Soy de esas que se preocupan constante e instintivamente por hacer felices a las personas de su entorno. De cualquier forma, manera humana o no, lo intento y me dejo la piel en pequeños e insignificantes actos que sé que marcarán la diferencia. Y cuando eso pasa, siento que puedo morirme tranquila en ese mismo instante.
He aprendido a no hacerme propios los problemas de los demás. Y mi madre si supiera de esto, me diría que no debo ir por ahí complaciendo a todos, que eso es de idiotas. Pero es una vocación, me gusta hacer felices a las personas que quiero.

También es cierto, que hay poca gente en la que esté interesada en contentar. Es como un instinto de protección, enfocado solo a aquellos a los que ves más débiles y desgraciados. Aunque sepa que luego son ellos los que me sacan las castañas del fuego. No esto no quiero decir que me sienta superior, ni mucho menos. Con esto digo que, a pesar de la visión de mierda y la falta inmensa de autoestima que tengo, se como hacer que los demás se sientan a gusto y se quieran, y quieran sonreír y quieran despertarse por las mañanas.

Y es por eso, que me merece la pena seguir haciendo lo que hago. Porque hago lo mismo que hace el resto del mundo, pero yo lo hago gratis, cobrando felicidad y autosatisfacción.

Entradas egocentrísimas donde las haya. Pero quiero dejarme claras mis virtudes, porque no suelo verlas a menudo.


Felicidad. Es tuya por derecho propio.

....

Qué trabajar >>
**1.** ¿Coinciden con el fragmento estas afirmaciones? Responde sí o no a cada una y cita literalmente las palabras que lo deciden.
(a) Quien escribe afirma que su madre le aconsejaría complacer a todos.
(b) Quien escribe dice que le interesa contentar a mucha gente.
(c) Quien escribe asegura que hace lo mismo que el resto del mundo, pero gratis.
**2.** Responde según el fragmento, con cada respuesta en su línea y marcada con la misma letra:
(a) ¿Qué ha aprendido a no hacer quien escribe?
(b) ¿Hacia quiénes va enfocado su instinto de protección?
(c) ¿Por qué quiere dejarse claras sus virtudes?
**3.** ¿Cómo resumirías el fragmento en dos oraciones?
Las líneas no hacen falta para lo que se pide.

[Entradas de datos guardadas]

....

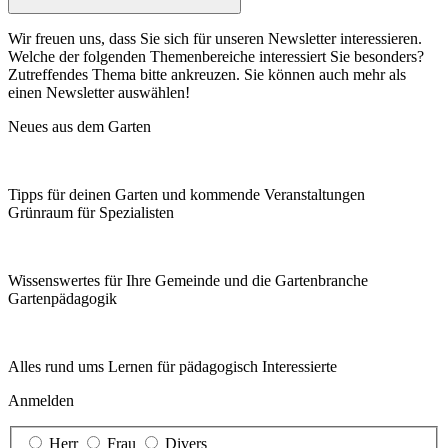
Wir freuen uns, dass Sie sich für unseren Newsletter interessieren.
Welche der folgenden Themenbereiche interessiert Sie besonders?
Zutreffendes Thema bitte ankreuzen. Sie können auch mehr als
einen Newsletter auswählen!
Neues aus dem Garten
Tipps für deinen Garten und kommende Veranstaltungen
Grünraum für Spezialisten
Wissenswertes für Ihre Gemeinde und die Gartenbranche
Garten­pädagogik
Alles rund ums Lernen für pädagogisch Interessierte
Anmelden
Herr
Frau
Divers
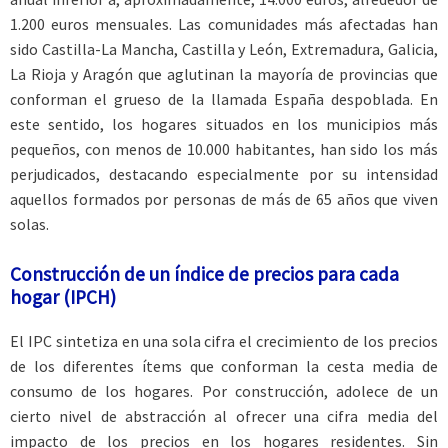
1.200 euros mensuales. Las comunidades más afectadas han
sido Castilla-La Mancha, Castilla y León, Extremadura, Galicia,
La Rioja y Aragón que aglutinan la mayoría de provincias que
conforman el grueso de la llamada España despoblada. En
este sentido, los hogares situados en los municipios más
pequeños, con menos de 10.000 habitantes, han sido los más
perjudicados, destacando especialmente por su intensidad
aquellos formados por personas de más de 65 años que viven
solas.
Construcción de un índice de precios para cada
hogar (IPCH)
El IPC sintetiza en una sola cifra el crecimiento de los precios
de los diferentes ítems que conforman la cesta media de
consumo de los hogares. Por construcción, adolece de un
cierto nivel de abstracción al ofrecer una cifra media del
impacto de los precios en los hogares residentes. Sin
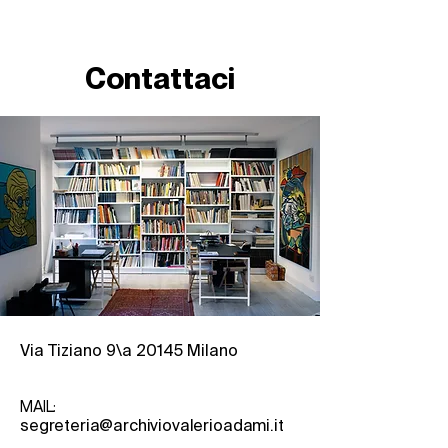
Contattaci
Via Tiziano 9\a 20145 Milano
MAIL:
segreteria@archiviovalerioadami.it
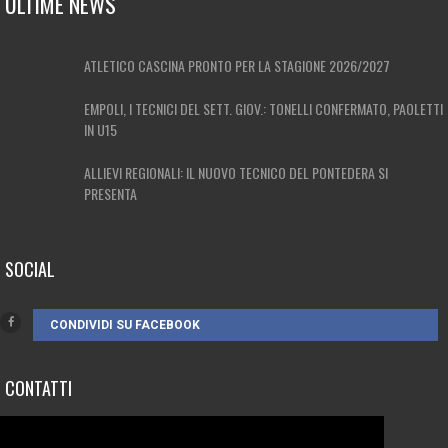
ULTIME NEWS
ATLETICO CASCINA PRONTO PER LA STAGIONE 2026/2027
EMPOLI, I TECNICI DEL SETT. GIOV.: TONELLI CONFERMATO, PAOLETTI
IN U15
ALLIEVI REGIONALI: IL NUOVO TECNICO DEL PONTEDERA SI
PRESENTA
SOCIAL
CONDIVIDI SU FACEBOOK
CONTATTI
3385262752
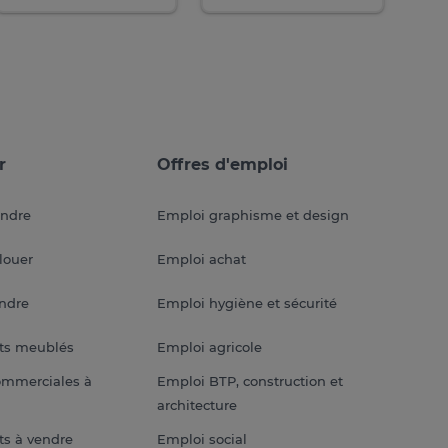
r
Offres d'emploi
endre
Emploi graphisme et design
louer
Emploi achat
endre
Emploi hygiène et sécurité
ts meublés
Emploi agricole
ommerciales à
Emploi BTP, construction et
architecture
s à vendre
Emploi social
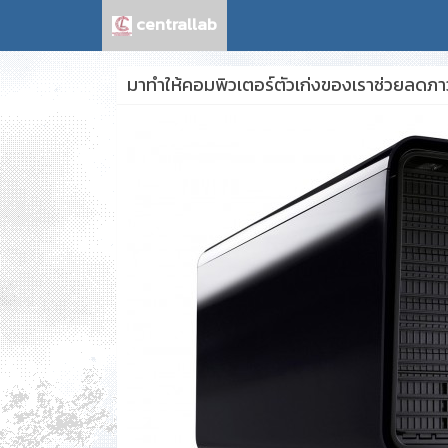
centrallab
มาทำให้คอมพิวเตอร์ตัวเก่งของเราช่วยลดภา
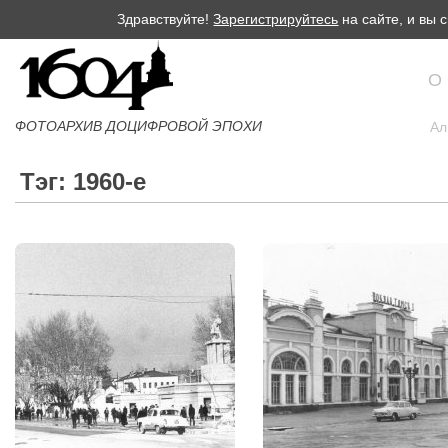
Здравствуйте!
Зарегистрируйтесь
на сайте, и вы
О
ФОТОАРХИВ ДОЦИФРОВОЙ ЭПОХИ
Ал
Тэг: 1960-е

....

Respuestas escritas >>
**1.**
(a) No: «me diría que no debo ir por ahí complaciendo a todos, que eso es de idiotas».
(b) No: «hay poca gente en la que esté interesada en contentar».
(c) Sí: «hago lo mismo que hace el resto del mundo, pero yo lo hago gratis».

**2.**
(a) A no hacerse propios los problemas de los demás.
(b) Hacia aquellos a los que ve más débiles y desgraciados.
(c) Porque no suele verlas a menudo.

**3.** Quien escribe se esfuerza por hacer felices a las personas que quiere, aunque son pocas y sobre todo las que ve más débiles y desgraciadas. Pese a su falta de autoestima, sabe hacer que los demás se sientan a gusto, y por eso le merece la pena seguir haciéndolo gratis, cobrando felicidad y autosatisfacción.